- [Data extract]
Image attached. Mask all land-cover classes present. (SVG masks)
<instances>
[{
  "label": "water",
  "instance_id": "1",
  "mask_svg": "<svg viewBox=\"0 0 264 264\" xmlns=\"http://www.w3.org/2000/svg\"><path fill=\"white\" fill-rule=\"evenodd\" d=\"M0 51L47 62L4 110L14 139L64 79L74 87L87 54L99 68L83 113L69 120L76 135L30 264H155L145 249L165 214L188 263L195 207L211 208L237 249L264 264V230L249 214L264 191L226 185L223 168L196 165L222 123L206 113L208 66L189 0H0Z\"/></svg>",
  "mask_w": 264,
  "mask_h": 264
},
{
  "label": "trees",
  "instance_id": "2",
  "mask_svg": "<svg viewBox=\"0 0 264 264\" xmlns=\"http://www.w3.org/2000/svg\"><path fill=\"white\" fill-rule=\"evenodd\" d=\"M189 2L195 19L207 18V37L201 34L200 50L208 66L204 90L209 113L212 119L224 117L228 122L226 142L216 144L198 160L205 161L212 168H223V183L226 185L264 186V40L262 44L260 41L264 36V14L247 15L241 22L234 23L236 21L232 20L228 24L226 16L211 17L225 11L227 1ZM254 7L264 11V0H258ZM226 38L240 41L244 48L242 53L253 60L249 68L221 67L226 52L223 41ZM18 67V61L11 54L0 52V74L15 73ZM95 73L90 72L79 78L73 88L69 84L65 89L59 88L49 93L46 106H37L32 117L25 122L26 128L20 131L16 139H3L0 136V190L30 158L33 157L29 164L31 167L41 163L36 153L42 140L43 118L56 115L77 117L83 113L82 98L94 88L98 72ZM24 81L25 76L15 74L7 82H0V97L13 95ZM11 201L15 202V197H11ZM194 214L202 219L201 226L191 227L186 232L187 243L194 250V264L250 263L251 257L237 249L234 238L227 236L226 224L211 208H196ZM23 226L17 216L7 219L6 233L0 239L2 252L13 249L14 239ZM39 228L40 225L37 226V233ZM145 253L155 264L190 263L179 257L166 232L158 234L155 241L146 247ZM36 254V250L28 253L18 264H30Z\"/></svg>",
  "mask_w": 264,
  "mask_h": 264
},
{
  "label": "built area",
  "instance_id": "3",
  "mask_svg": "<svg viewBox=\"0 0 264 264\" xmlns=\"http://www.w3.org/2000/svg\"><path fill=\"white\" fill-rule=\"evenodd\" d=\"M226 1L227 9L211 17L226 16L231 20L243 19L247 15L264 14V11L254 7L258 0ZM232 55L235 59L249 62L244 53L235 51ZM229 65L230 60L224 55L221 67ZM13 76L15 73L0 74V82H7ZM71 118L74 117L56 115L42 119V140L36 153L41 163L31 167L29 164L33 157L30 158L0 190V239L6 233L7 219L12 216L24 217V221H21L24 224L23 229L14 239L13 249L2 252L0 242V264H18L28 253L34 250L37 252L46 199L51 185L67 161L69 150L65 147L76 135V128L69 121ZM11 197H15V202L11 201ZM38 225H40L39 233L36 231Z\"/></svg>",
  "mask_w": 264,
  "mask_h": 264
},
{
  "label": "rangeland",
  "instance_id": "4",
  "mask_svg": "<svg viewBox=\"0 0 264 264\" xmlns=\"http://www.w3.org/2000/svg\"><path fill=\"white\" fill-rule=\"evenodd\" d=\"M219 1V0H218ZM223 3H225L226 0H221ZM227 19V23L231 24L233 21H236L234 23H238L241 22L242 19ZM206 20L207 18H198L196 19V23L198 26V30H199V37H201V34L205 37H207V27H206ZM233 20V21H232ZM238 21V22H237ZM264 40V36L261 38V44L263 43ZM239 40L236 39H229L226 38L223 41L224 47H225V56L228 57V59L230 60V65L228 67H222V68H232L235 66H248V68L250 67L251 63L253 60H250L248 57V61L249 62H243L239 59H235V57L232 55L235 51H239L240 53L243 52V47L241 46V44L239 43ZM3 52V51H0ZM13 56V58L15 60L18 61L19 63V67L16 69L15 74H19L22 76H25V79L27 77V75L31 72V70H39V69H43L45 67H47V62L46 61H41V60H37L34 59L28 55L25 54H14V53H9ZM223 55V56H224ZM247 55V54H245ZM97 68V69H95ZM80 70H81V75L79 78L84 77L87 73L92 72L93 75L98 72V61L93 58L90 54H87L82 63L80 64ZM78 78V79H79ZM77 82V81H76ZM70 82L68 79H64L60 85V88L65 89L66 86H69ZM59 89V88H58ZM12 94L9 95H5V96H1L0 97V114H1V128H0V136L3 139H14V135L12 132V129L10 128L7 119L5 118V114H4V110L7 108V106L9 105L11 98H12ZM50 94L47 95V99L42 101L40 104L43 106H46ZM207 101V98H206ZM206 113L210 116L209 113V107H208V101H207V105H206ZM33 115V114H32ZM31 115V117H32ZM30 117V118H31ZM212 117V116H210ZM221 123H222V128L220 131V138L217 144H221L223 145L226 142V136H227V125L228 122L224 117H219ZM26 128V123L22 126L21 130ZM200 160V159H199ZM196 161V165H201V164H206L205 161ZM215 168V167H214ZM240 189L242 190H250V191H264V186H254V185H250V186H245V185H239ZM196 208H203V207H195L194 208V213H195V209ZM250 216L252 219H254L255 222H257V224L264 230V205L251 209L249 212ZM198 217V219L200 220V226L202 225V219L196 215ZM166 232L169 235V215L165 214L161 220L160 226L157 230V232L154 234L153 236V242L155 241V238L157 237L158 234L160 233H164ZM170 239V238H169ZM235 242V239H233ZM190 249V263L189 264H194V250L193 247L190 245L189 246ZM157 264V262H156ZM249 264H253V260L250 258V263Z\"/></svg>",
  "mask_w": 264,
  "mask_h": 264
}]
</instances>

- [Exercise description]
From the material above, pull out every line that contains the string "label". The match is case-sensitive.

- [Answer to this task]
  "label": "water",
  "label": "trees",
  "label": "built area",
  "label": "rangeland",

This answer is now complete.